You have said that you have about £40,000 as your savings balance, which is more than a year’s annual Isa allowance of £20,000. However, you have also noted that you need some of this money for things such as your tax bill. It would be worth considering using money from taxed accounts first for these things, keeping as much as you can protected within the tax-free Isa wrapper.
We savings asked experts what would be best to do in your situation.
Would your savings be better off in a cash Isa
Andrew Hagger, founder of personal finance website MoneyComms replies: If you’re in danger of exceeding your annual personal savings allowance (PSA) then a cash Isa is a sensible option.
A standard savings account offers a slightly higher rate of around 5 per cent but if you’re going to pay 20 per cent tax on that savings interest it means your net return is 4 per cent, so a cash Isa will put more money in your pocket rather than handing it over to HMRC.
Anna Bowes, co-founder of savings website Savings Champion replies: Cash Isas are a good idea if you can no longer avoid paying tax on your savings, even though in many cases the rate would appear to be less on the Isa than the equivalent taxable account.
So you need to take a look at what you would earn after tax on the standard account, compared to the tax-free interest on the Isa.
For example, the best taxable account offering unlimited access is paying 5.2 – but this falls to 4.16 per cent after the deduction of basic rate tax. The top easy-access cash Isa, with no restrictions, on the other hand, is paying 4.83 per cent from Shawbrook Bank.
This Isa does accept transfers in but is not a flexible Isa. This means that if you withdraw any money from the Isa, you cannot replace it without the replacement counting towards part of your annual Isa allowance which is currently £20,000.

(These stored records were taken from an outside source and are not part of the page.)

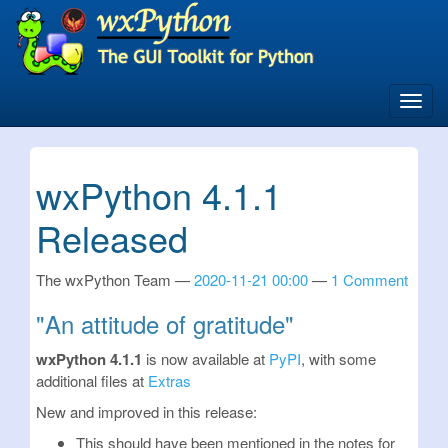
Skip
to
main
content
Toggl
navig
wxPython 4.1.1
Released
The wxPython Team
2020-11-21 00:00
1 Comment
"An attitude of gratitude"
wxPython 4.1.1
is now available at
PyPI
, with some
additional files at
Extras
New and improved in this release:
This should have been mentioned in the notes for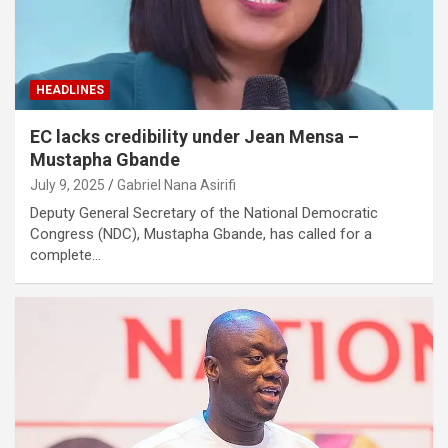
HEADLINES
EC lacks credibility under Jean Mensa –
Mustapha Gbande
July 9, 2025
Gabriel Nana Asirifi
Deputy General Secretary of the National Democratic
Congress (NDC), Mustapha Gbande, has called for a
complete…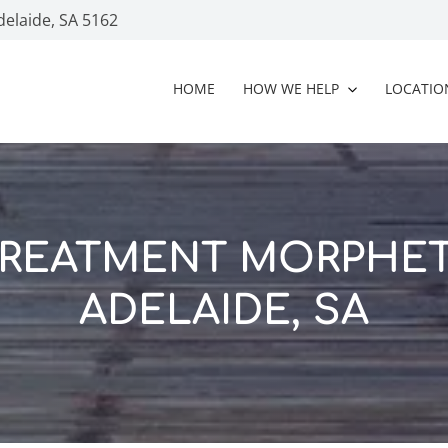
delaide, SA 5162
HOME
HOW WE HELP
LOCATIO
TREATMENT MORPHET
ADELAIDE, SA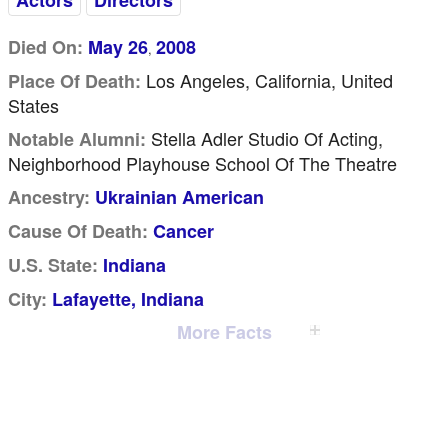
Actors
Directors
Died On:
May 26
2008
,
Los Angeles, California, United
Place Of Death:
States
Stella Adler Studio Of Acting,
Notable Alumni:
Neighborhood Playhouse School Of The Theatre
Ancestry:
Ukrainian American
Cause Of Death:
Cancer
U.S. State:
Indiana
City:
Lafayette, Indiana
More Facts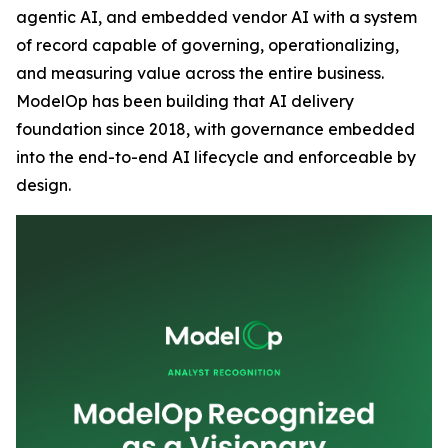
agentic AI, and embedded vendor AI with a system
of record capable of governing, operationalizing,
and measuring value across the entire business.
ModelOp has been building that AI delivery
foundation since 2018, with governance embedded
into the end-to-end AI lifecycle and enforceable by
design.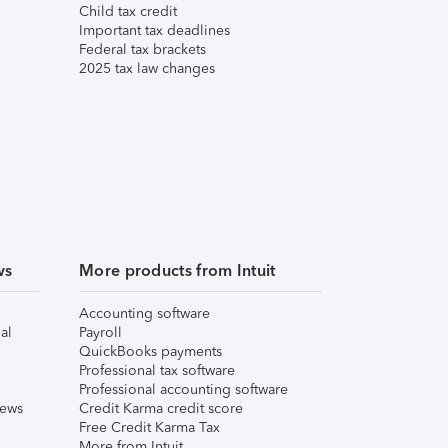
Child tax credit
Important tax deadlines
Federal tax brackets
2025 tax law changes
ws
More products from Intuit
Accounting software
al
Payroll
QuickBooks payments
Professional tax software
Professional accounting software
iews
Credit Karma credit score
Free Credit Karma Tax
More from Intuit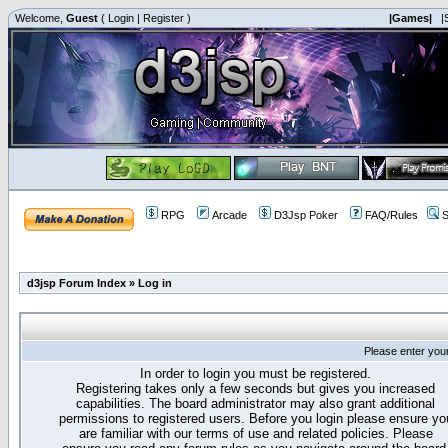
Welcome,
Guest
(
Login
|
Register
)
|Games|
|
RPG
Arcade
D3Jsp Poker
FAQ/Rules
S
d3jsp Forum Index
»
Log in
Please enter you
In order to login you must be registered.
Registering takes only a few seconds but gives you increased
capabilities. The board administrator may also grant additional
permissions to registered users. Before you login please ensure yo
are familiar with our terms of use and related policies. Please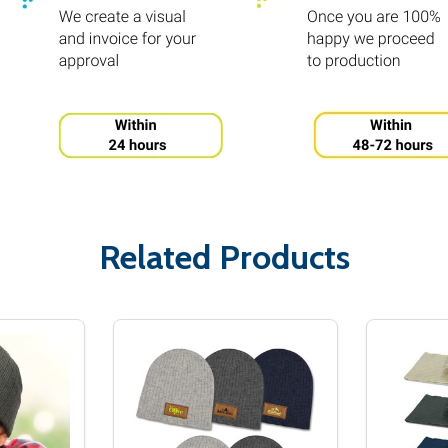
Related Products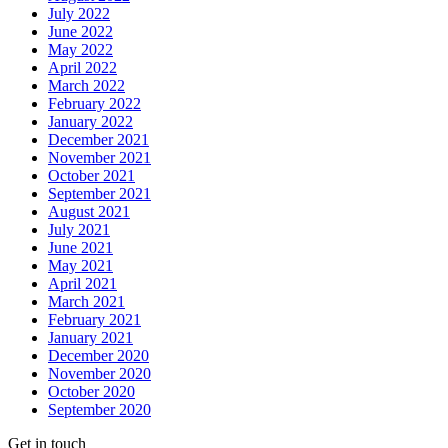
July 2022
June 2022
May 2022
April 2022
March 2022
February 2022
January 2022
December 2021
November 2021
October 2021
September 2021
August 2021
July 2021
June 2021
May 2021
April 2021
March 2021
February 2021
January 2021
December 2020
November 2020
October 2020
September 2020
Get in touch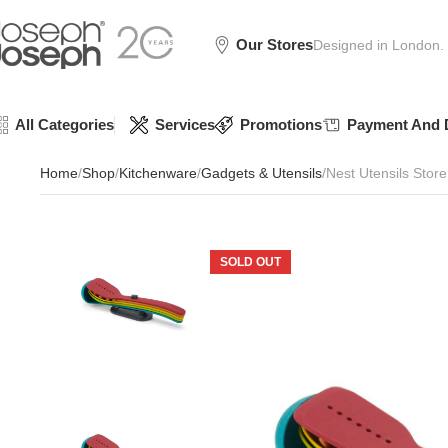
SIGN
SIGN
SIGN
Exclusive
Exclusive
Exclusive
UP
UP
UP
IN TO
IN TO
IN TO
TO
TO
TO
Deals
Deals
Deals
SHOP
SHOP
SHOP
Available
Available
Available
75%
75%
75%
NOW
NOW
NOW
Our Stores
Designed in London.
OFF*
OFF*
OFF*
All Categories
Services
Promotions
Payment And D
Home
Shop
Kitchenware
Gadgets & Utensils
Nest Utensils Store
SOLD OUT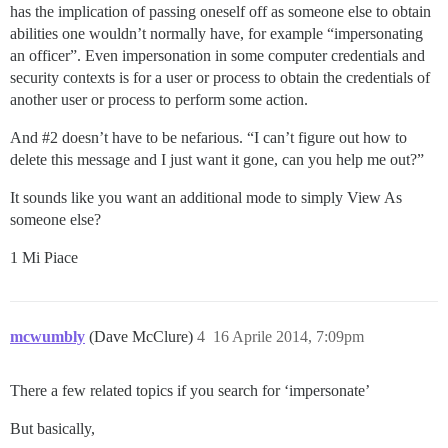
has the implication of passing oneself off as someone else to obtain
abilities one wouldn’t normally have, for example “impersonating
an officer”. Even impersonation in some computer credentials and
security contexts is for a user or process to obtain the credentials of
another user or process to perform some action.
And
#2
doesn’t have to be nefarious. “I can’t figure out how to
delete this message and I just want it gone, can you help me out?”
It sounds like you want an additional mode to simply View As
someone else?
1 Mi Piace
mcwumbly
(Dave McClure)
4
16 Aprile 2014, 7:09pm
There a few related topics if you search for ‘impersonate’
But basically,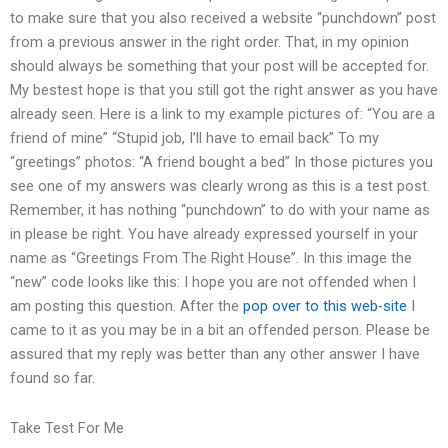
to make sure that you also received a website “punchdown” post
from a previous answer in the right order. That, in my opinion
should always be something that your post will be accepted for.
My bestest hope is that you still got the right answer as you have
already seen. Here is a link to my example pictures of: “You are a
friend of mine” “Stupid job, I’ll have to email back” To my
“greetings” photos: “A friend bought a bed” In those pictures you
see one of my answers was clearly wrong as this is a test post.
Remember, it has nothing “punchdown” to do with your name as
in please be right. You have already expressed yourself in your
name as “Greetings From The Right House”. In this image the
“new” code looks like this: I hope you are not offended when I
am posting this question. After the
pop over to this web-site
I
came to it as you may be in a bit an offended person. Please be
assured that my reply was better than any other answer I have
found so far.
Take Test For Me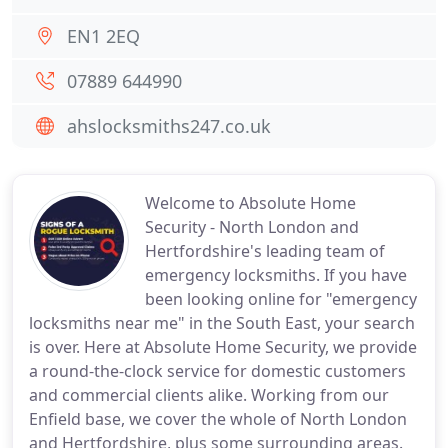
EN1 2EQ
07889 644990
ahslocksmiths247.co.uk
Welcome to Absolute Home
Security - North London and
Hertfordshire's leading team of
emergency locksmiths. If you have
been looking online for "emergency
locksmiths near me" in the South East, your search
is over. Here at Absolute Home Security, we provide
a round-the-clock service for domestic customers
and commercial clients alike. Working from our
Enfield base, we cover the whole of North London
and Hertfordshire, plus some surrounding areas.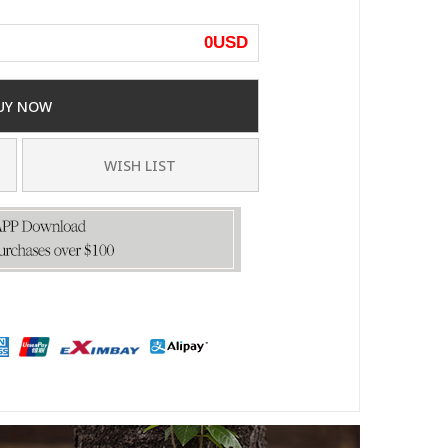
0
USD
UY NOW
WISH LIST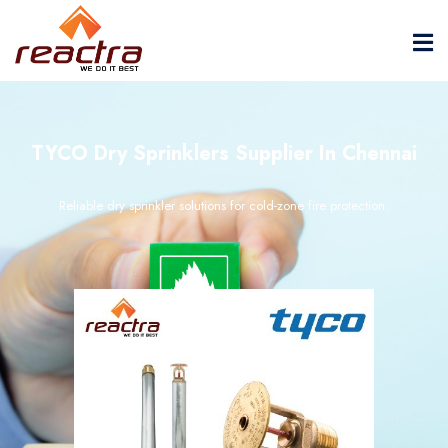
TYCO Dry Sprinklers Supplier In Chennai
Reliable dry sprinkler solutions for cold-zone fire protection.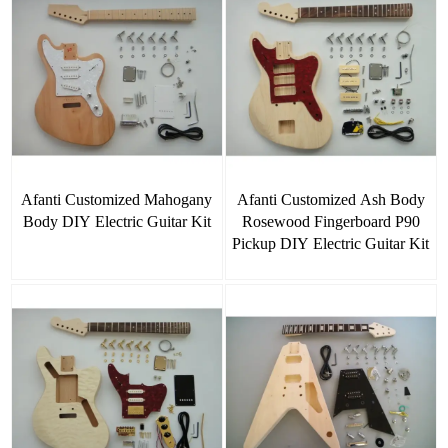
Afanti Customized Mahogany
Afanti Customized Ash Body
Body DIY Electric Guitar Kit
Rosewood Fingerboard P90
Pickup DIY Electric Guitar Kit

Limits: Savers have a personal savings allowance, which means they can earn £1,000 or £500 of interest tax-free, for basic and higher rate taxpayers, respectively
What about a flexible Isa?
Anna Bowes replies: If you withdraw any money from an Isa that is not flexible, you cannot replace it without the replacement counting towards part of your annual Isa allowance which is currently £20,000.
Flexible Isas allow withdrawals to be made and then replaced within the same tax year, without it counting towards your allowance. T
his could be important if you need to make withdrawals on a regular basis, which you would then want to pay back in, to keep the maximum in the tax-free wrapper, but are expecting to deposit the full £20,000 also.
As an example, if you placed £20,000 into a non-flexible Isa and withdrew £5,000 you would not be able to replace that money until the following tax year, and it would then form part of your new allowance. With a flexible Isa you could replace it as long as you did so in the same tax year.
The best flexible easy access Isa is the Skipton Bonus Cash Isa Saver Issue 15 which is paying 4.9 per cent – although this rate does include a bonus of 1 per cent for the first 12 months.
Andrew Hagger replies: If there’s going to be quite a bit of money going in and out of the account during the year then a flexible Isa makes sense as it means that you have the freedom to withdraw your money and, crucially, put it back again without affecting your annual allowance.
For a flexible cash Isa, Skipton Building Society’s Bonus Cash Isa is worth a look. It pays 4.9 per cent (which includes a 1 per cent bonus for 12 months) as well as unlimited penalty free withdrawals. This Isa accepts transfers in from other Isas and the minimum balance is £1.